_TASK TO CARRY OUT_
For each line below that holds the word "neatline", make a copy.

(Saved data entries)
————
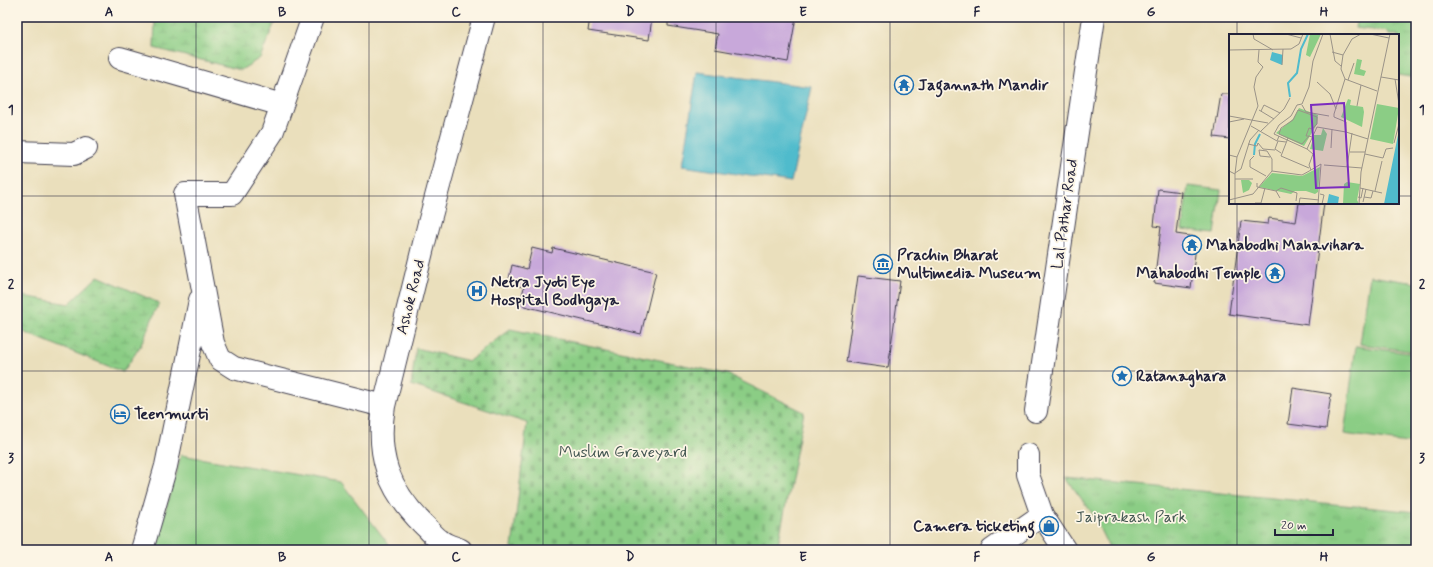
<svg xmlns="http://www.w3.org/2000/svg" width="1433" height="567" font-family="Mynerve,sans-serif">
<style>
.grass{fill:#8bcd85;stroke:#567860}
.wetland{fill:url(#wetland-marsh);stroke:#567860}
.cemetery{fill:url(#cemetery-stones);stroke:#567860}
.park{fill:url(#park-tufts);stroke:#567860}
.water{fill:#50bbcc;stroke:#396e84}
.building{fill:#c8a8da}
.lines{fill:none;stroke-linecap:round;stroke-linejoin:round}
.minor-casing{stroke:#403e4e;stroke-width:24}
.minor{stroke:#fff;stroke-width:22}
.grid{fill:none;stroke:#22223b;stroke-width:1;stroke-opacity:0.55}
.labels{text-anchor:middle;dominant-baseline:central;stroke-width:3.5;stroke-linejoin:round;paint-order:stroke}
.poi-label{font-size:16px;font-weight:bold;fill:#22223b;stroke:#fcf5e5;text-anchor:start}
.street-label{font-size:16px;fill:#22223b;stroke:#fcf5e5}
.park-label{font-size:16px;fill:#425551;stroke:#fcf5e5}
.inset-river{fill:none;stroke:#50bbcc;stroke-width:2}
.inset-road{fill:none;stroke:#9a9388;stroke-width:1}
.view{fill:#7b2cbf;fill-opacity:0.15;stroke:#7b2cbf;stroke-width:2}
.inset-edge{fill:none;stroke:#22223b;stroke-width:2}
.neatline{fill:none;stroke:#22223b;stroke-width:1.5}
.grid-label{font-size:13px;text-anchor:middle;font-weight:bold;fill:#22223b}
</style>
<defs>
<pattern id="wetland-marsh" width="20" height="14" patternUnits="userSpaceOnUse"><rect width="20" height="14" fill="#8bcd85"/><path d="M1 5h8M5 5V1M11 12h8M15 12V8" fill="none" stroke="#78b074"/></pattern>
<pattern id="cemetery-stones" width="16" height="16" patternUnits="userSpaceOnUse"><rect width="16" height="16" fill="#8bcd85"/><path d="M2 7V4a2 2 0 0 1 4 0v3zM10 15v-3a2 2 0 0 1 4 0v3z" fill="#78b074"/></pattern>
<pattern id="park-tufts" width="24" height="20" patternUnits="userSpaceOnUse"><rect width="24" height="20" fill="#8bcd85"/><path d="M3 7l-1-3M5 7V3M7 7l1-3M15 17l-1-3M17 17v-4M19 17l1-3" fill="none" stroke="#78b074"/></pattern>
</defs>
<rect width="100%" height="100%" fill="#fcf5e5"/>
<filter id="ink" filterUnits="userSpaceOnUse"><feTurbulence type="fractalNoise" baseFrequency=".025" numOctaves="2"/><feDisplacementMap in="SourceGraphic" scale="8" xChannelSelector="R" yChannelSelector="G"/><feConvolveMatrix kernelMatrix="1 2 1 2 8 2 1 2 1" color-interpolation-filters="sRGB"/></filter>
<filter id="wash" filterUnits="userSpaceOnUse"><feTurbulence type="fractalNoise" baseFrequency=".012" numOctaves="4" result="noise"/><feDisplacementMap in="SourceGraphic" scale="16" xChannelSelector="R" yChannelSelector="G"/><feGaussianBlur stdDeviation="0.9" result="paint"/><feColorMatrix in="noise" values="0 0 0 0 0 0 0 0 0 0 0 0 0 0 0 0 0 1.4 0 .05"/><feComposite in="paint" operator="in"/></filter>
<g filter="url(#wash)">
<rect width="100%" height="100%" fill="#eadfbc"/>
<!-- grass -->
<path class="grass" d="M1188,186L1221,190L1215,234L1182,230Z
M1370,276L1416,283V352L1360,344Z
M1356,346L1416,354V427L1414,444L1344,434Z
M181,455L341,482L393,550H154Z"/>
<!-- wetland -->
<path class="wetland" d="M155,17H277L260,58L241,70L154,48Z
M98,276L159,303L141,345L123,372L26,333L17,328V295L69,304Z"/>
<!-- cemetery -->
<path class="cemetery" d="M510,329L727,374L804,412L777,550H519L512,548L527,423L411,385L416,348L469,361Z"/>
<!-- park -->
<path class="park" d="M1357,17H1416V78L1398,75V35H1389V32L1355,28Z
M1066,478L1416,512V550H1110L1092,513Z"/>
<!-- water -->
<path class="water" d="M697,72L812,87L791,182L682,166Z"/>
<g id="blocks">
<!-- building -->
<path class="building" d="M590,17H652L649,40L588,31Z
M668,17H796L788,62L715,49L718,34L668,26Z
M1221,94H1230V139L1214,137Z
M1158,189L1181,192L1176,234L1197,237L1191,288L1154,283L1161,227L1154,226Z
M1299,203H1324L1308,325L1229,314L1241,221L1268,224L1269,218L1296,222Z
M532,248L552,253L553,248L656,272L641,334L520,305L524,287L508,284L512,265L527,269Z
M858,276L900,281L888,368L846,362Z
M1293,388L1331,394L1326,429L1288,424Z"/>
</g>
</g>
<g filter="url(#ink)">
<use href="#blocks" fill-opacity="0" stroke="#403e4e" stroke-width="1"/>
<g class="lines">
<defs>
<path id="minor" d="M313,17L272,133L232,194H185L213,343L220,359L234,368L384,406
M120,58L282,105
M17,152L74,154L86,148
M1036,411L1094,17
M1028,455V475L1042,515L1065,550
M142,550L166,466L194,330L200,300
M461,550C454,547 446,545 441,541C434,537 429,529 423,524C388,489 376,455 384,406L428,227L484,17
M992,550L1042,515"/>
</defs>
<!-- minor casing -->
<use href="#minor" class="minor-casing"/>
<!-- minor -->
<use href="#minor" class="minor"/>
</g>
</g>
<!-- grid -->
<path class="grid" d="M196,17V550M369,17V550M543,17V550M716,17V550M890,17V550M1064,17V550M1237,17V35M17,196H1230M1398,196H1416M1237,203V550M17,371H1416"/>
<!-- icons -->
<defs>
<symbol id="temple-ring" viewBox="-11 -11 22 22"><circle r="9.5" fill="#fcf5e5" stroke="#1f6fb2" stroke-width="1.5"/><path d="M0-6L5-2H3V0L6.5 2.5H4V6H1.5V3h-3V6H-4V2.5H-6.5L-3 0V-2H-5Z" fill="#1f6fb2"/></symbol>
<symbol id="museum-ring" viewBox="-11 -11 22 22"><circle r="9.5" fill="#fcf5e5" stroke="#1f6fb2" stroke-width="1.5"/><path d="M0-6L6-3V-2H-6V-3ZM-5-1h2V3h-2ZM-1-1h2V3h-2ZM3-1h2V3H3ZM-6 4H6V6H-6Z" fill="#1f6fb2"/></symbol>
<symbol id="hospital-ring" viewBox="-11 -11 22 22"><circle r="9.5" fill="#fcf5e5" stroke="#1f6fb2" stroke-width="1.5"/><path d="M-5-5h3v3.5h4V-5h3V5h-3V1.5h-4V5h-3Z" fill="#1f6fb2"/></symbol>
<symbol id="sight-ring" viewBox="-11 -11 22 22"><circle r="9.5" fill="#fcf5e5" stroke="#1f6fb2" stroke-width="1.5"/><path d="M0-6L1.8-2.2L6-1.7L2.9 1.2L3.7 5.4L0 3.3L-3.7 5.4L-2.9 1.2L-6-1.7L-1.8-2.2Z" fill="#1f6fb2"/></symbol>
<symbol id="hotel-ring" viewBox="-11 -11 22 22"><circle r="9.5" fill="#fcf5e5" stroke="#1f6fb2" stroke-width="1.5"/><path d="M-6-4.5h1.5V1H6V5H4.5V3h-9V5H-6ZM-4 0a1.8 1.8 0 1 1 3.6 0ZM.5 0V-2.5h3Q6-2.5 6 0Z" fill="#1f6fb2"/></symbol>
<symbol id="shop-ring" viewBox="-11 -11 22 22"><circle r="9.5" fill="#fcf5e5" stroke="#1f6fb2" stroke-width="1.5"/><path d="M-5-2.5h2.3a2.7 3.5 0 0 1 5.4 0H5L5.5 6h-11ZM-1.5-2.5h3a1.5 2.3 0 0 0-3 0Z" fill="#1f6fb2"/></symbol>
</defs>
<g fill-rule="evenodd">
<use href="#temple-ring" x="893" y="74" width="22" height="22"/>
<use href="#temple-ring" x="1181" y="234" width="22" height="22"/>
<use href="#museum-ring" x="872" y="253" width="22" height="22"/>
<use href="#temple-ring" x="1264" y="262" width="22" height="22"/>
<use href="#hospital-ring" x="466" y="280" width="22" height="22"/>
<use href="#sight-ring" x="1111" y="365" width="22" height="22"/>
<use href="#hotel-ring" x="109" y="403" width="22" height="22"/>
<use href="#shop-ring" x="1038" y="515" width="22" height="22"/>
</g>
<g class="labels">
<!-- poi labels -->
<g class="poi-label">
<text x="918" y="85">Jagannath Mandir</text>
<text x="1206" y="245">Mahabodhi Mahavihara</text>
<text x="897" y="255">Prachin Bharat<tspan x="897" dy="18">Multimedia Museum</tspan></text>
<text x="1261" y="273" text-anchor="end">Mahabodhi Temple</text>
<text x="491" y="282">Netra Jyoti Eye<tspan x="491" dy="18">Hospital Bodhgaya</tspan></text>
<text x="1136" y="376">Ratanaghara</text>
<text x="134" y="414">Teenmurti</text>
<text x="1035" y="526" text-anchor="end">Camera ticketing</text>
</g>
<!-- street labels -->
<g class="street-label">
<text transform="translate(1065 214) rotate(-82)">Lal Pathar Road</text>
<text transform="translate(411 297) rotate(-76)">Ashok Road</text>
</g>
<!-- park labels -->
<g class="park-label">
<text x="623" y="452">Muslim Graveyard</text>
<text x="1131" y="517">Jaiprakash Park</text>
</g>
</g>
<!-- overview -->
<g transform="translate(1229 34)">
<rect width="170" height="170" fill="#eadfbc"/>
<path d="M70,74L89,81L88,90L75,112L47,99L64,85Z" fill="#8bcd85"/>
<path d="M81,0H92L81,23L77,21ZM128,25L133,26L131,35L137,37L135,42L125,40ZM119,65L122,66L121,71L134,73L135,78L133,93L112,83ZM12,146H20L23,149L20,156L14,159Z" fill="#8bcd85"/>
<path d="M94,94L98,100L94,117L81,115L85,101H92Z" fill="#8bcd85"/>
<path d="M148,70L170,74L164,110L141,105ZM91,133L89,158L86,160L77,157H66L62,160L30,153L43,139L73,142ZM118,148L131,150L128,166L130,170H114L115,150Z" fill="#8bcd85"/>
<path d="M43,18L54,21L53,31L41,26ZM170,94V170H155L169,101ZM100,160L110,163L109,170H98Z" fill="#50bbcc"/>
<path class="inset-river" d="M61,63L59,49L68,39L72,15L79,0M25,121L26,110L31,100"/>
<path class="inset-road" d="M24,0L25,5L44,16M57,0L72,4M101,0L106,27L112,32M141,0L160,4M0,16L62,15L70,10L74,0M103,18L114,21L112,35L116,45L148,57M114,21L123,5L132,0M53,31L54,15M152,43L170,46M166,45L170,70M119,46L125,29M88,48L101,60L107,75M73,71L77,78L100,82M128,72L132,51M30,76L45,85M32,77L35,71L51,79M105,80L116,45M105,80V83L117,88V98M0,82L39,89M0,88L15,85M22,92L48,107L50,102M32,97L55,75L61,64M80,102H77L80,94L83,95L88,90V83L69,76L64,86L52,94L50,100L73,110L80,102L83,103M59,104L52,122L80,134M165,109L170,90M19,110L28,112L29,109L34,115L46,116M102,114L103,95M78,115L45,100L50,91L62,82L68,71L73,70L80,53L84,27L94,0M121,118H136M52,119L46,115L49,107L57,108M136,120L154,124L157,115L164,114M0,121L8,123L6,140M25,122L21,126V133L37,142M8,123L29,72L25,53L27,43L34,33L29,28L30,16M41,123L31,122L30,116L38,117L43,125V137M95,131L133,134M118,133L123,99M82,136L92,130L89,170M0,137L6,140V170M6,139L12,135L21,106L30,96M6,145H24M28,149V153L47,157L51,164M131,154L153,159M47,157L52,154L68,159L67,167M146,157L153,127M91,160L95,161L93,170M129,163L132,164L134,154M135,163L142,164L144,157M0,166L24,160L43,137L73,141L82,136L80,131L84,120L78,115L88,93L117,98L139,105M134,168L137,155M26,169H32L36,154M70,170L71,164L90,166M130,170L132,138L161,0"/>
<path class="view" d="M115,69L120,153L87,154L82,71Z"/>
<rect width="170" height="170" class="inset-edge"/>
</g>
<!-- margin -->
<rect width="1433" height="567" fill="none" stroke="#fcf5e5" stroke-width="44"/>
<!-- scale -->
<path d="M1275 529v6h58v-6" fill="none" stroke="#22223b" stroke-width="2"/>
<text x="1281" y="529" font-size="12" fill="#22223b" stroke="#fcf5e5" stroke-width="3" paint-order="stroke">20 m</text>
<rect x="22" y="22" width="1389" height="523" class="neatline"/>
<g class="grid-label">
<text x="109" y="16">A</text>
<text x="282" y="16">B</text>
<text x="456" y="16">C</text>
<text x="630" y="16">D</text>
<text x="803" y="16">E</text>
<text x="977" y="16">F</text>
<text x="1151" y="16">G</text>
<text x="1324" y="16">H</text>
<text x="11" y="114">1</text>
<text x="1422" y="114">1</text>
<text x="11" y="288">2</text>
<text x="1422" y="288">2</text>
<text x="11" y="462">3</text>
<text x="1422" y="462">3</text>
<text x="109" y="561">A</text>
<text x="282" y="561">B</text>
<text x="456" y="561">C</text>
<text x="630" y="561">D</text>
<text x="803" y="561">E</text>
<text x="977" y="561">F</text>
<text x="1151" y="561">G</text>
<text x="1324" y="561">H</text>
</g>
</svg>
————
_TASK SOLUTION_
.neatline{fill:none;stroke:#22223b;stroke-width:1.5}
<rect x="22" y="22" width="1389" height="523" class="neatline"/>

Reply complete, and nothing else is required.